▶ Work request:
Copy out every one of the following lines precisely, without the pictures.

Entries drawn from a collection:
• • • • • • •
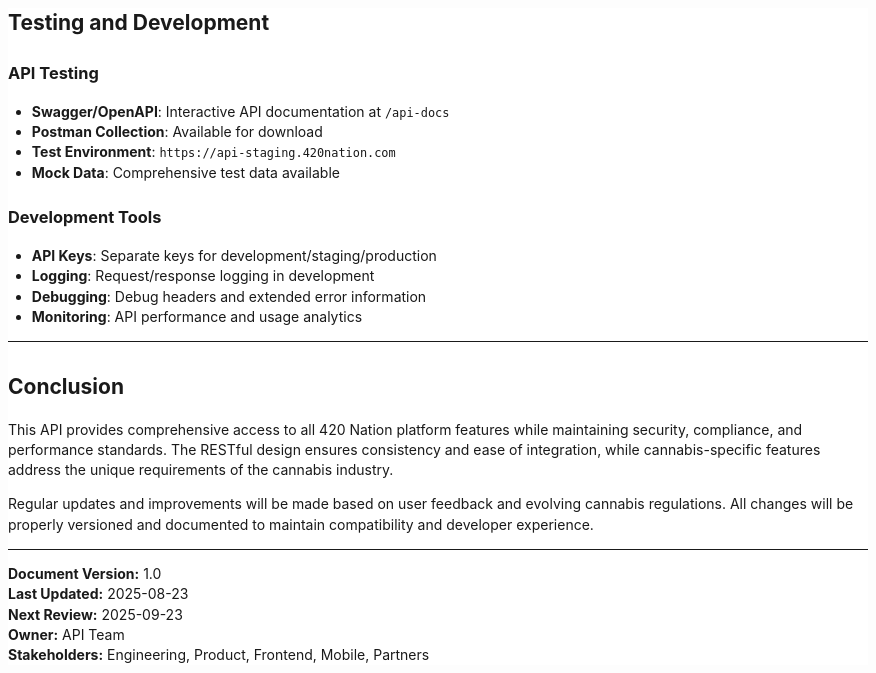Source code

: ## Testing and Development

### API Testing
- **Swagger/OpenAPI**: Interactive API documentation at `/api-docs`
- **Postman Collection**: Available for download
- **Test Environment**: `https://api-staging.420nation.com`
- **Mock Data**: Comprehensive test data available

### Development Tools
- **API Keys**: Separate keys for development/staging/production
- **Logging**: Request/response logging in development
- **Debugging**: Debug headers and extended error information
- **Monitoring**: API performance and usage analytics

---

## Conclusion

This API provides comprehensive access to all 420 Nation platform features while maintaining security, compliance, and performance standards. The RESTful design ensures consistency and ease of integration, while cannabis-specific features address the unique requirements of the cannabis industry.

Regular updates and improvements will be made based on user feedback and evolving cannabis regulations. All changes will be properly versioned and documented to maintain compatibility and developer experience.

---

**Document Version:** 1.0  
**Last Updated:** 2025-08-23  
**Next Review:** 2025-09-23  
**Owner:** API Team  
**Stakeholders:** Engineering, Product, Frontend, Mobile, Partners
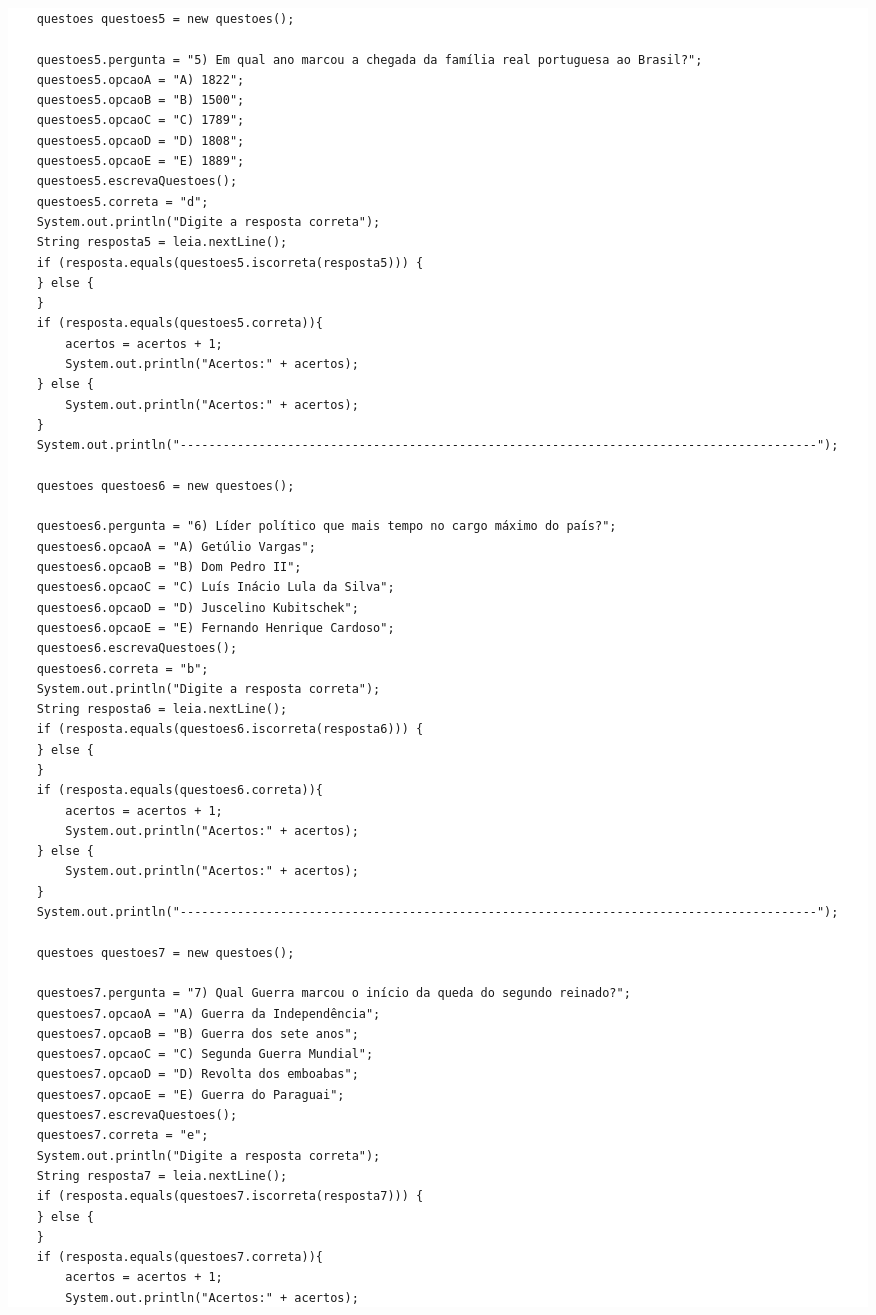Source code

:         questoes questoes5 = new questoes();

        questoes5.pergunta = "5) Em qual ano marcou a chegada da família real portuguesa ao Brasil?";
        questoes5.opcaoA = "A) 1822";
        questoes5.opcaoB = "B) 1500";
        questoes5.opcaoC = "C) 1789";
        questoes5.opcaoD = "D) 1808";
        questoes5.opcaoE = "E) 1889";
        questoes5.escrevaQuestoes();
        questoes5.correta = "d";
        System.out.println("Digite a resposta correta");
        String resposta5 = leia.nextLine();
        if (resposta.equals(questoes5.iscorreta(resposta5))) {
        } else {
        }
        if (resposta.equals(questoes5.correta)){
            acertos = acertos + 1;
            System.out.println("Acertos:" + acertos);
        } else {
            System.out.println("Acertos:" + acertos);
        }
        System.out.println("-----------------------------------------------------------------------------------------");

        questoes questoes6 = new questoes();

        questoes6.pergunta = "6) Líder político que mais tempo no cargo máximo do país?";
        questoes6.opcaoA = "A) Getúlio Vargas";
        questoes6.opcaoB = "B) Dom Pedro II";
        questoes6.opcaoC = "C) Luís Inácio Lula da Silva";
        questoes6.opcaoD = "D) Juscelino Kubitschek";
        questoes6.opcaoE = "E) Fernando Henrique Cardoso";
        questoes6.escrevaQuestoes();
        questoes6.correta = "b";
        System.out.println("Digite a resposta correta");
        String resposta6 = leia.nextLine();
        if (resposta.equals(questoes6.iscorreta(resposta6))) {
        } else {
        }
        if (resposta.equals(questoes6.correta)){
            acertos = acertos + 1;
            System.out.println("Acertos:" + acertos);
        } else {
            System.out.println("Acertos:" + acertos);
        }
        System.out.println("-----------------------------------------------------------------------------------------");

        questoes questoes7 = new questoes();

        questoes7.pergunta = "7) Qual Guerra marcou o início da queda do segundo reinado?";
        questoes7.opcaoA = "A) Guerra da Independência";
        questoes7.opcaoB = "B) Guerra dos sete anos";
        questoes7.opcaoC = "C) Segunda Guerra Mundial";
        questoes7.opcaoD = "D) Revolta dos emboabas";
        questoes7.opcaoE = "E) Guerra do Paraguai";
        questoes7.escrevaQuestoes();
        questoes7.correta = "e";
        System.out.println("Digite a resposta correta");
        String resposta7 = leia.nextLine();
        if (resposta.equals(questoes7.iscorreta(resposta7))) {
        } else {
        }
        if (resposta.equals(questoes7.correta)){
            acertos = acertos + 1;
            System.out.println("Acertos:" + acertos);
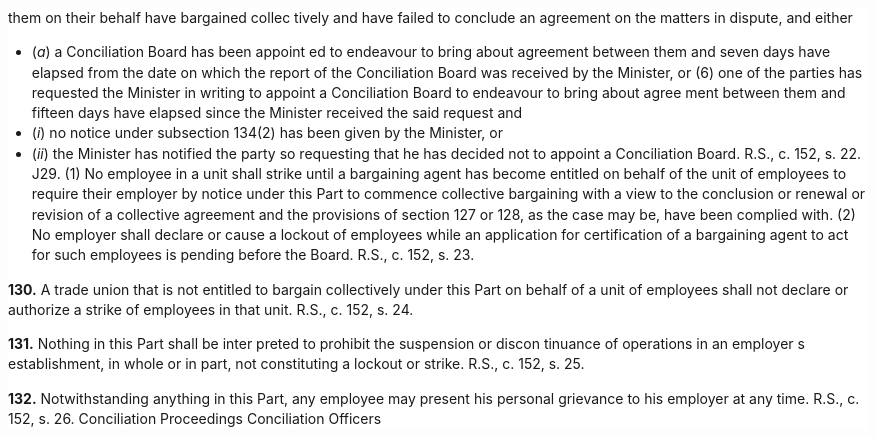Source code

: them on their behalf have bargained collec
tively and have failed to conclude an
agreement on the matters in dispute, and
either
  * (_a_) a Conciliation Board has been appoint
ed to endeavour to bring about agreement
between them and seven days have elapsed
from the date on which the report of the
Conciliation Board was received by the
Minister, or
(6) one of the parties has requested the
Minister in writing to appoint a Conciliation
Board to endeavour to bring about agree
ment between them and fifteen days have
elapsed since the Minister received the said
request and
  * (_i_) no notice under subsection 134(2) has
been given by the Minister, or
  * (_ii_) the Minister has notified the party so
requesting that he has decided not to
appoint a Conciliation Board. R.S., c.
152, s. 22.
J29. (1) No employee in a unit shall strike
until a bargaining agent has become entitled
on behalf of the unit of employees to require
their employer by notice under this Part to
commence collective bargaining with a view
to the conclusion or renewal or revision of a
collective agreement and the provisions of
section 127 or 128, as the case may be, have
been complied with.
(2) No employer shall declare or cause a
lockout of employees while an application for
certification of a bargaining agent to act for
such employees is pending before the Board.
R.S., c. 152, s. 23.

**130.** A trade union that is not entitled to
bargain collectively under this Part on behalf
of a unit of employees shall not declare or
authorize a strike of employees in that unit.
R.S., c. 152, s. 24.

**131.** Nothing in this Part shall be inter
preted to prohibit the suspension or discon
tinuance of operations in an employer s
establishment, in whole or in part, not
constituting a lockout or strike. R.S., c. 152,
s. 25.

**132.** Notwithstanding anything in this
Part, any employee may present his personal
grievance to his employer at any time. R.S.,
c. 152, s. 26.
Conciliation Proceedings
Conciliation Officers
• • • • • • •
▶ Expected output:
Source code

: ## Testing and Development

### API Testing
- **Swagger/OpenAPI**: Interactive API documentation at `/api-docs`
- **Postman Collection**: Available for download
- **Test Environment**: `https://api-staging.420nation.com`
- **Mock Data**: Comprehensive test data available

### Development Tools
- **API Keys**: Separate keys for development/staging/production
- **Logging**: Request/response logging in development
- **Debugging**: Debug headers and extended error information
- **Monitoring**: API performance and usage analytics

---

## Conclusion

This API provides comprehensive access to all 420 Nation platform features while maintaining security, compliance, and performance standards. The RESTful design ensures consistency and ease of integration, while cannabis-specific features address the unique requirements of the cannabis industry.

Regular updates and improvements will be made based on user feedback and evolving cannabis regulations. All changes will be properly versioned and documented to maintain compatibility and developer experience.

---

**Document Version:** 1.0  
**Last Updated:** 2025-08-23  
**Next Review:** 2025-09-23  
**Owner:** API Team  
**Stakeholders:** Engineering, Product, Frontend, Mobile, Partners
Source code

:         questoes questoes5 = new questoes();

        questoes5.pergunta = "5) Em qual ano marcou a chegada da família real portuguesa ao Brasil?";
        questoes5.opcaoA = "A) 1822";
        questoes5.opcaoB = "B) 1500";
        questoes5.opcaoC = "C) 1789";
        questoes5.opcaoD = "D) 1808";
        questoes5.opcaoE = "E) 1889";
        questoes5.escrevaQuestoes();
        questoes5.correta = "d";
        System.out.println("Digite a resposta correta");
        String resposta5 = leia.nextLine();
        if (resposta.equals(questoes5.iscorreta(resposta5))) {
        } else {
        }
        if (resposta.equals(questoes5.correta)){
            acertos = acertos + 1;
            System.out.println("Acertos:" + acertos);
        } else {
            System.out.println("Acertos:" + acertos);
        }
        System.out.println("-----------------------------------------------------------------------------------------");

        questoes questoes6 = new questoes();

        questoes6.pergunta = "6) Líder político que mais tempo no cargo máximo do país?";
        questoes6.opcaoA = "A) Getúlio Vargas";
        questoes6.opcaoB = "B) Dom Pedro II";
        questoes6.opcaoC = "C) Luís Inácio Lula da Silva";
        questoes6.opcaoD = "D) Juscelino Kubitschek";
        questoes6.opcaoE = "E) Fernando Henrique Cardoso";
        questoes6.escrevaQuestoes();
        questoes6.correta = "b";
        System.out.println("Digite a resposta correta");
        String resposta6 = leia.nextLine();
        if (resposta.equals(questoes6.iscorreta(resposta6))) {
        } else {
        }
        if (resposta.equals(questoes6.correta)){
            acertos = acertos + 1;
            System.out.println("Acertos:" + acertos);
        } else {
            System.out.println("Acertos:" + acertos);
        }
        System.out.println("-----------------------------------------------------------------------------------------");

        questoes questoes7 = new questoes();

        questoes7.pergunta = "7) Qual Guerra marcou o início da queda do segundo reinado?";
        questoes7.opcaoA = "A) Guerra da Independência";
        questoes7.opcaoB = "B) Guerra dos sete anos";
        questoes7.opcaoC = "C) Segunda Guerra Mundial";
        questoes7.opcaoD = "D) Revolta dos emboabas";
        questoes7.opcaoE = "E) Guerra do Paraguai";
        questoes7.escrevaQuestoes();
        questoes7.correta = "e";
        System.out.println("Digite a resposta correta");
        String resposta7 = leia.nextLine();
        if (resposta.equals(questoes7.iscorreta(resposta7))) {
        } else {
        }
        if (resposta.equals(questoes7.correta)){
            acertos = acertos + 1;
            System.out.println("Acertos:" + acertos);
Source code

: them on their behalf have bargained collec
tively and have failed to conclude an
agreement on the matters in dispute, and
either
  * (_a_) a Conciliation Board has been appoint
ed to endeavour to bring about agreement
between them and seven days have elapsed
from the date on which the report of the
Conciliation Board was received by the
Minister, or
(6) one of the parties has requested the
Minister in writing to appoint a Conciliation
Board to endeavour to bring about agree
ment between them and fifteen days have
elapsed since the Minister received the said
request and
  * (_i_) no notice under subsection 134(2) has
been given by the Minister, or
  * (_ii_) the Minister has notified the party so
requesting that he has decided not to
appoint a Conciliation Board. R.S., c.
152, s. 22.
J29. (1) No employee in a unit shall strike
until a bargaining agent has become entitled
on behalf of the unit of employees to require
their employer by notice under this Part to
commence collective bargaining with a view
to the conclusion or renewal or revision of a
collective agreement and the provisions of
section 127 or 128, as the case may be, have
been complied with.
(2) No employer shall declare or cause a
lockout of employees while an application for
certification of a bargaining agent to act for
such employees is pending before the Board.
R.S., c. 152, s. 23.

**130.** A trade union that is not entitled to
bargain collectively under this Part on behalf
of a unit of employees shall not declare or
authorize a strike of employees in that unit.
R.S., c. 152, s. 24.

**131.** Nothing in this Part shall be inter
preted to prohibit the suspension or discon
tinuance of operations in an employer s
establishment, in whole or in part, not
constituting a lockout or strike. R.S., c. 152,
s. 25.

**132.** Notwithstanding anything in this
Part, any employee may present his personal
grievance to his employer at any time. R.S.,
c. 152, s. 26.
Conciliation Proceedings
Conciliation Officers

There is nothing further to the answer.